Summer's Best Classic Rock Shows—Journey, Kiss, and more!
Mighty dinosaurs of rock migrate to Minnesota during warm weather
phtoto by the 1point8
It’s the height of the fleeting Minnesota summer, and just as it was when our entire planet was swaddled in tropical heat, dinosaurs roam the plains. OK, not literally. But while summertime always seems to draw acts from the practically prehistoric classic rock era to our climes, there’s a particularly varied slate in our arenas and casinos this month. Here’s a field guide to spotting them in the wild.

SUPPLIED MATERIAL
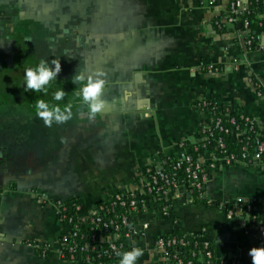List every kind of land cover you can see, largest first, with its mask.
<instances>
[{
	"label": "crops",
	"instance_id": "crops-1",
	"mask_svg": "<svg viewBox=\"0 0 264 264\" xmlns=\"http://www.w3.org/2000/svg\"><path fill=\"white\" fill-rule=\"evenodd\" d=\"M224 8L202 0H0V73L16 82L6 85L9 92L21 91L25 68L40 59L61 54L67 61L46 96L0 100V112L20 117L23 111L26 120V128L0 127V264H87L61 255L60 239L70 228L59 204L81 200L93 212L118 192H141L148 168L202 142L214 116L197 109L199 103L213 99L264 120V34L248 51L245 32L234 25L219 31ZM40 30L43 51L16 52L20 40ZM201 63L221 72L201 73ZM233 63L241 69L224 70ZM98 69L107 106L89 117L71 78L76 72L95 76ZM61 88L67 94L54 101ZM41 98L71 106V118L46 126L35 114ZM212 157L208 151L203 163ZM205 198L210 204L194 201L182 188L171 217L163 218L158 208L137 217V234L125 238L143 249L137 264H171L156 242L175 232L210 243L214 264H253L250 250L264 246V165L216 168ZM238 200L258 206L260 219H230L218 207ZM31 242L47 246L49 256H39Z\"/></svg>",
	"mask_w": 264,
	"mask_h": 264
},
{
	"label": "built area",
	"instance_id": "built-area-1",
	"mask_svg": "<svg viewBox=\"0 0 264 264\" xmlns=\"http://www.w3.org/2000/svg\"><path fill=\"white\" fill-rule=\"evenodd\" d=\"M245 3L243 0H202L203 4L208 6H215L217 3H225V8L221 15L217 19V26L222 27V25H235L237 22L241 21L242 18L246 16L249 10V2ZM260 20H264V15L259 14ZM246 34V46L248 51H252V46L255 43L254 39L250 36L249 21L246 18L244 20V31ZM263 36V35H262ZM258 37V46L260 44L261 37ZM241 69L240 64L233 63L227 64L224 70L231 72H237ZM205 74H215L221 72L220 68L215 67L212 64L201 63L197 68V71ZM242 120L251 124V128L246 129L245 132L236 129L232 135L236 139H242L248 131L257 126L260 129V133L264 130V120H260L256 117L249 116L247 114L242 115ZM221 123V120L217 122V126ZM233 123L234 120H233ZM212 126V125H211ZM210 126V127H211ZM209 127V128H210ZM229 133V131H226ZM264 133V132H263ZM262 133V134H263ZM261 134V136H262ZM260 136V140H263ZM210 138L209 136H204L202 142H206ZM219 146L215 149H210L213 154L212 160L208 164L203 163V156H199L198 159H194L191 155L192 153L198 152L199 148L197 146L189 148V153H185L179 158H173L175 160L172 163V158L162 160L161 165L157 168H148L145 171L146 185L141 191L145 197L137 201L134 192L126 193L127 196L131 198L129 204L130 213L128 214H118L115 210L116 205L126 206L128 205L123 201V197L120 194H115L114 199L110 200V204L103 205L100 204L98 208L93 212H88L81 205L75 204L76 214L93 216L91 219V224L93 229H96L95 237H98L100 242H105V238L111 236H117L119 239L113 242H106L109 245V251H106L103 255H99L100 259L102 256H115L117 259L109 264H119L120 256L117 255L120 250L125 247V238L130 235L137 234L135 230V220L142 214L149 213L152 208L160 209L161 216L163 218L171 217V212L173 210V202L179 197V192L182 188H186L190 196L194 201L203 202L205 200V188L209 182L211 173L216 168L221 166H238L246 165L240 160H236L234 156H224L220 157L219 154H224L226 152V146L222 140L219 142ZM205 146V145H204ZM259 152H264V143H260ZM246 158V154L243 155ZM261 165L260 154H257L253 158V162L249 165ZM154 171V172H153ZM179 171H184L185 177L179 179L177 173ZM147 174V175H146ZM221 210L225 211L228 218L234 219L239 217H249L254 222L258 221V217L253 215V208L250 204H244L243 200H238L236 205L232 208H228L225 204H220L218 206ZM241 209H240V208ZM61 214L65 223L70 227L73 219H68L64 213L67 211L65 204H59ZM144 229L148 230V224H144ZM77 227H70V234L64 236L65 238L61 241V255L63 258L66 254L62 250L63 247L68 246V238L74 239L76 237ZM185 237H189L186 236ZM194 243L186 242L184 239L179 240L176 236L171 237H160L156 242V249L161 255L162 259L170 262L171 264H214L215 252L212 245L208 242L203 241L201 238L193 237ZM93 238L92 242H95ZM127 244V243H126ZM193 246V251L187 254L185 249L189 246ZM70 248L69 253L71 257L74 258V249ZM130 247L128 250H130ZM84 250L90 252H95V248L91 245H87ZM48 249L42 251L43 256H46ZM127 251V250H126ZM49 253V251H48ZM85 263H91V258L89 255L85 257ZM98 264H103L100 262Z\"/></svg>",
	"mask_w": 264,
	"mask_h": 264
},
{
	"label": "trees",
	"instance_id": "trees-1",
	"mask_svg": "<svg viewBox=\"0 0 264 264\" xmlns=\"http://www.w3.org/2000/svg\"><path fill=\"white\" fill-rule=\"evenodd\" d=\"M249 2V10L248 13L244 18H242L241 21L237 22L234 26L239 31H244V20L247 18L249 21V28H250V36L253 38L255 43L252 46V50H256L258 47V40H256L258 37L262 36L264 34V20H260L259 14L262 13L264 15V0H248ZM219 4V3H217ZM219 28V26H217ZM219 31L221 33L227 32V29L225 25L223 24L222 27L219 28ZM197 109L201 111H209L214 116L213 124L210 128H205L201 132V137L209 136L210 138L205 142H199L197 144H188V147H194L197 146L199 148L198 152L192 153L191 155L196 160L199 158V156H204L208 150L215 149L217 146H219V141L222 140L223 143L226 146V152L224 154H219L218 156L224 157V156H234L236 160L242 161V163L245 164H251L253 162V158L260 154L261 157V165H264V152H259V145L260 143H264V140H260L261 134L264 132V130L260 133V129L255 126L253 129L248 131L246 135L242 139H236L232 133L239 128L241 133L245 132L246 129L251 128V124L246 122L245 120H242V115L245 114L242 110L236 109L231 105H223L219 106L218 102L216 100H209L202 103H199L197 105ZM221 120V123L217 126V122ZM233 120L235 123H233ZM226 131H229V133H226ZM205 145V146H204ZM246 154V158H243V155ZM168 159V158H165ZM172 163L175 162V160L172 158ZM154 172V171H153ZM147 175V174H146ZM177 176L179 179H183L185 177L184 171H179L177 173ZM136 196V200L140 201L142 200L145 195H143L141 192H134ZM117 194H120L123 197V201H125L127 204L130 203L131 198L127 196L125 192H118ZM116 194V195H117ZM115 195L110 199H114ZM107 201L102 203L103 205L110 204L111 201ZM203 203L210 204L208 200H203ZM81 205L85 210V206L81 200H71L68 201L65 206L67 207L66 217L68 219H73L72 224L70 225L71 228L77 227L76 237L74 239L68 238V246L63 247L62 250L66 254L65 260L69 261H83L85 262V257L87 255L91 258V263L98 264L100 262H103V264H109L112 263L117 259L115 256H102L100 259L98 258L99 255H103L106 251H109V245L106 242H100L98 237H95L96 235V229H93V225L91 224V219L94 218L93 216L88 215H81L79 216L76 214V209L74 205ZM220 205V204H218ZM109 206V205H107ZM129 204L126 206L122 205H116L115 210L118 214H128L130 213ZM228 208H232L231 205L227 206ZM253 208V215L258 217V220L260 219V208L258 206L252 205ZM173 211V210H172ZM172 214V212H171ZM176 236L179 240L184 239L186 242L194 243L193 237H185V235L175 232L172 235H169L167 237ZM65 237H61V241ZM93 238H95V242H92ZM32 247L35 249V251L38 253L41 257H47L49 256V253L47 251L46 256H43L42 251L47 248V246L39 244L37 242H31ZM87 245H91L95 248V252H88L84 250V248L87 247ZM75 247L74 249V258L71 257V254L69 253L70 248ZM130 248L128 244L125 243V247L119 251L123 252ZM193 251V246H189L185 249V253L187 256L189 253Z\"/></svg>",
	"mask_w": 264,
	"mask_h": 264
},
{
	"label": "clouds",
	"instance_id": "clouds-1",
	"mask_svg": "<svg viewBox=\"0 0 264 264\" xmlns=\"http://www.w3.org/2000/svg\"><path fill=\"white\" fill-rule=\"evenodd\" d=\"M61 71L62 64L59 59H53L51 62L40 59L34 66L25 68L21 85L23 92H43L46 96ZM103 75V69H98L95 76L88 75L85 78L84 72H76L71 78L74 85H79L78 96L81 104L86 107L89 117L102 113L107 106V102L103 99V93L106 91V81L101 78ZM66 94L64 88L55 90L52 99L57 102L63 101ZM130 95L131 93H126L124 99L127 100ZM34 108L35 114L48 127L54 122L62 124L72 116L71 106L66 105L62 108L60 104H50L43 98L36 100ZM143 254V249L140 247H132L130 250L117 253L120 256L119 264H137ZM250 255L253 264H264V246L252 248Z\"/></svg>",
	"mask_w": 264,
	"mask_h": 264
},
{
	"label": "rangeland",
	"instance_id": "rangeland-1",
	"mask_svg": "<svg viewBox=\"0 0 264 264\" xmlns=\"http://www.w3.org/2000/svg\"><path fill=\"white\" fill-rule=\"evenodd\" d=\"M37 29V28H36ZM20 46H17V53H20L21 51H23V49L31 51L33 53H37V52H41L44 49V45H46L43 41V34H42V30H40L37 34V36L33 37L31 36L30 39L28 40H20ZM47 46V45H46ZM55 45H53L52 47H54ZM56 48V47H55ZM51 61L53 59H59L61 61L62 64V69H64V67H66L67 61L64 58L63 55L60 54V57L58 58H49ZM50 61V62H51ZM54 67V65H52ZM12 76V75H11ZM9 78L8 75H6L5 73H0V100H8V99H24L25 96H27L28 94L25 92H22V89L20 92H17L15 94H12L11 92H9L7 90V84L11 83L10 86H14V84L16 83H12L9 82L7 79ZM22 82V81H21ZM4 85V86H3ZM43 95V93L41 94ZM14 112V111H12ZM21 115H19L20 117H16L13 116L11 114H9V116L7 114H4V112H0V127H2V125L4 126H11L13 127L14 125L20 124L19 127L20 128H26V120L23 119V111L20 112ZM5 140V138L3 139Z\"/></svg>",
	"mask_w": 264,
	"mask_h": 264
},
{
	"label": "bare ground",
	"instance_id": "bare-ground-1",
	"mask_svg": "<svg viewBox=\"0 0 264 264\" xmlns=\"http://www.w3.org/2000/svg\"><path fill=\"white\" fill-rule=\"evenodd\" d=\"M70 228V227H69Z\"/></svg>",
	"mask_w": 264,
	"mask_h": 264
}]
</instances>
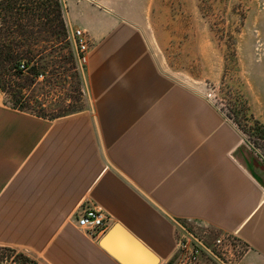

PROBLEMS TO SOLVE
(1) In the classic rock article, why does it say dinosaurs roam the plains during the Minnesota summer? Explain in one to three sentences.
(2) According to the classic rock article, where are this month's shows by these acts being held?
(3) Copy the stretch of the classic rock article from "Summer's Best Classic" through "in the wild.".

RESULTS FOR THE EXERCISE
(1) The "dinosaurs" aren't literal. They stand for classic rock acts from an era the article calls "practically prehistoric." Summer tends to bring such acts to Minnesota, and this month there is a particularly varied slate of them.

(2) In arenas and casinos.

(3)
Summer's Best Classic Rock Shows—Journey, Kiss, and more!
Mighty dinosaurs of rock migrate to Minnesota during warm weather
phtoto by the 1point8
It’s the height of the fleeting Minnesota summer, and just as it was when our entire planet was swaddled in tropical heat, dinosaurs roam the plains. OK, not literally. But while summertime always seems to draw acts from the practically prehistoric classic rock era to our climes, there’s a particularly varied slate in our arenas and casinos this month. Here’s a field guide to spotting them in the wild.